The book is the result of a storyteller’s search for traditional folk tales about the botany of these islands: the wild trees and plants that surround us through the seasons, in countryside, town and city.
Lisa Schneidau’s delightful book contains stories for all ages. There are tales about giant pumpkins and travelling trees, fairies that curse bad farmers, willows that talk and an enchanted coat of moss. The book follows the growing year, from the snowdrops braving the Highland winds and ‘piskie’ tulips by the river Tamar, to bad-tempered dandelions, chattering junipers, fields full of ragwort and magic apple trees.
Lisa works for Devon Wildlife Trust and she is also a professional storyteller, specialising in stories about nature and our relationship with the land. She runs two storytelling groups, in Chagford and Totnes, and she can be found telling stories at nature reserves, schools, charity events and venues all over the South West.
Lisa said, “I hope that anyone curious about plant folklore will enjoy this book.

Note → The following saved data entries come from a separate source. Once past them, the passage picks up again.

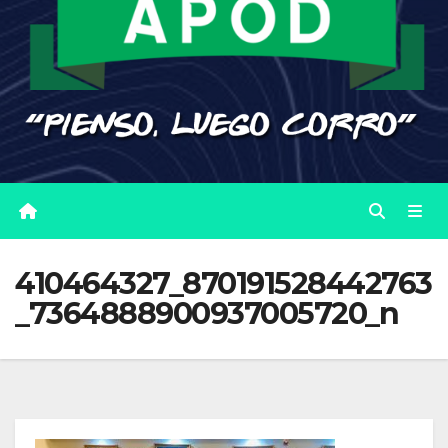
410464327_870191528442763
_7364888900937005720_n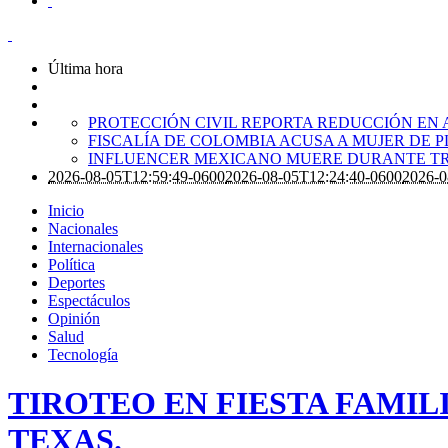
Última hora
PROTECCIÓN CIVIL REPORTA REDUCCIÓN EN 
FISCALÍA DE COLOMBIA ACUSA A MUJER DE 
INFLUENCER MEXICANO MUERE DURANTE TR
2026-08-05T12:59:49-0600
2026-08-05T12:24:40-0600
2026-0
Inicio
Nacionales
Internacionales
Política
Deportes
Espectáculos
Opinión
Salud
Tecnología
TIROTEO EN FIESTA FAMIL
TEXAS.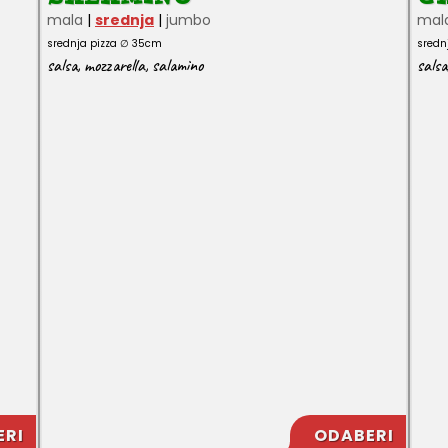
mala
|
srednja
|
jumbo
mal
srednja pizza ∅ 35cm
sredn
salsa
,
mozzarella
,
salamino
salsa
ERI
ODABERI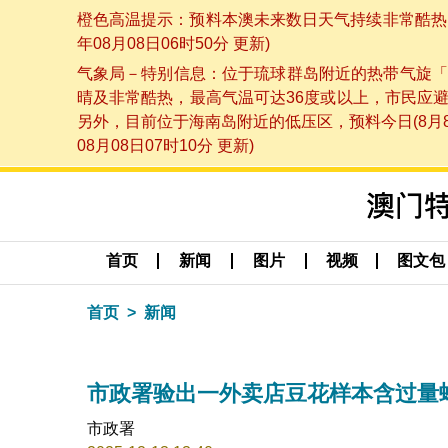
橙色高温提示：预料本澳未来数日天气持续非常酷热，
年08月08日06时50分 更新)
气象局－特别信息：位于琉球群岛附近的热带气旋「
晴及非常酷热，最高气温可达36度或以上，市民应
另外，目前位于海南岛附近的低压区，预料今日(8月
08月08日07时10分 更新)
首页
新闻
图片
视频
图文包
首页
新闻
市政署验出一外卖店豆花样本含过量
市政署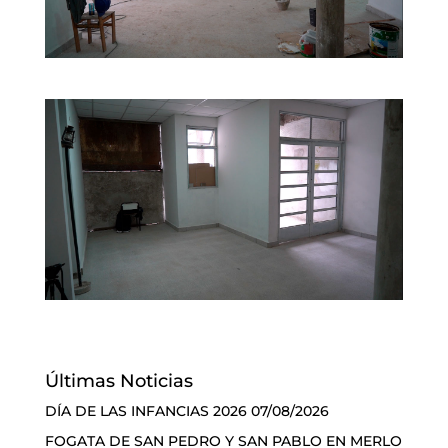
Últimas Noticias
DÍA DE LAS INFANCIAS 2026
07/08/2026
FOGATA DE SAN PEDRO Y SAN PABLO EN MERLO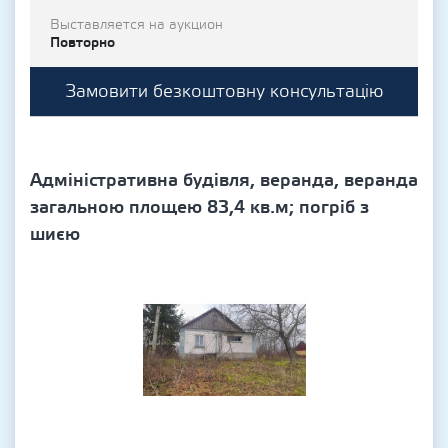
Выставляется на аукцион
Повторно
Замовити безкоштовну консультацію
Адміністративна будівля, веранда, веранда
загальною площею 83,4 кв.м; погріб з
шиєю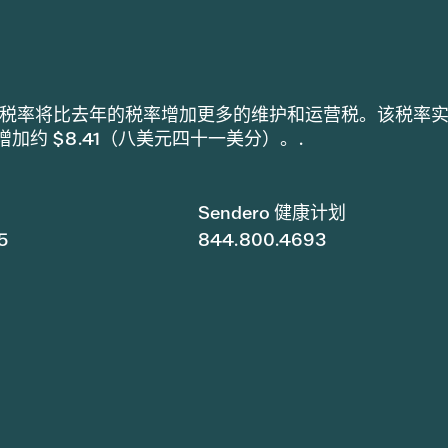
h 采用的税率将比去年的税率增加更多的维护和运营税。该税率
税增加约 $8.41（八美元四十一美分）。.
Sendero 健康计划
5
844.800.4693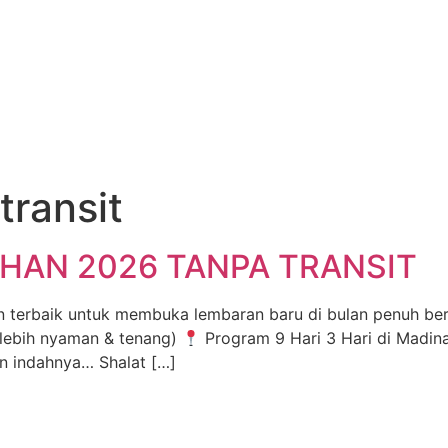
transit
AN 2026 TANPA TRANSIT
terbaik untuk membuka lembaran baru di bulan penuh berka
, lebih nyaman & tenang)
Program 9 Hari 3 Hari di Madin
 indahnya… Shalat […]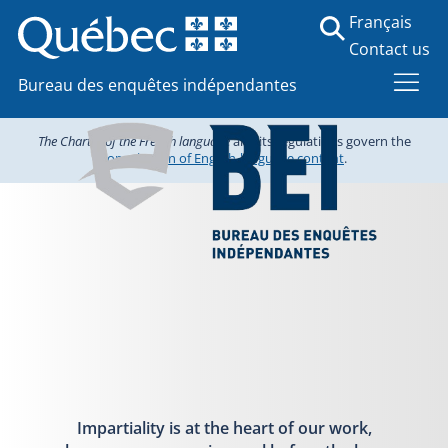
Français
Contact us
Bureau des enquêtes indépendantes
The Charter of the French language
and its regulations govern the
consultation of English-language content
.
Impartiality is at the heart of our work,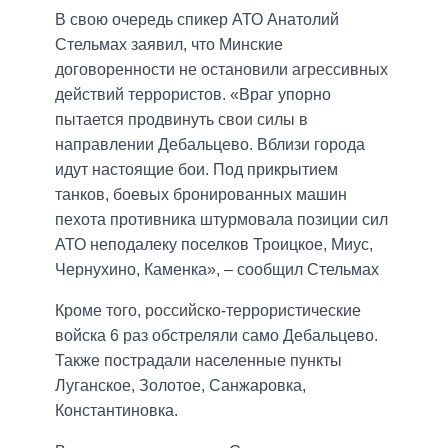
В свою очередь спикер АТО Анатолий
Стельмах заявил, что Минские
договоренности не остановили агрессивных
действий террористов. «Враг упорно
пытается продвинуть свои силы в
направлении Дебальцево. Вблизи города
идут настоящие бои. Под прикрытием
танков, боевых бронированных машин
пехота противника штурмовала позиции сил
АТО неподалеку поселков Троицкое, Миус,
Чернухино, Каменка», – сообщил Стельмах
Кроме того, российско-террористические
войска 6 раз обстреляли само Дебальцево.
Также пострадали населенные пункты
Луганское, Золотое, Санжаровка,
Константиновка.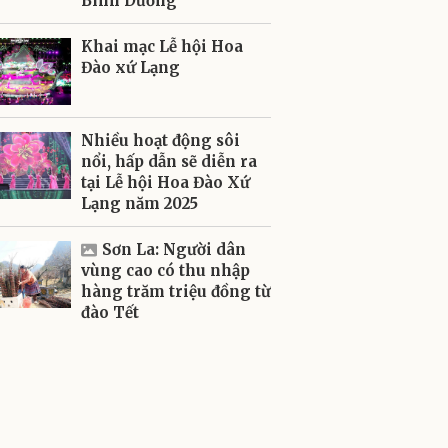
Bình Dương
Khai mạc Lễ hội Hoa
Đào xứ Lạng
Nhiều hoạt động sôi
nổi, hấp dẫn sẽ diễn ra
tại Lễ hội Hoa Đào Xứ
Lạng năm 2025
Sơn La: Người dân
vùng cao có thu nhập
hàng trăm triệu đồng từ
đào Tết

These stories are meant to be shared, and to get people thinking about all the different ways we live with plants.”
Botanical Folk Tales of Britain and Ireland is published by the History Press on 19th March, priced at £9.99.
Visit www.lisaschneidau.co.uk/botanical-tales/ to find out more about Lisa Schneidau’s work and forthcoming events, or to order a signed copy of the book.
The book launch for Botanical Folk Tales is on Wednesday, 21st March at The Chagford Inn, Mill Street, Chagford, at 6pm, when Lisa will be telling stories from the book. All are welcome.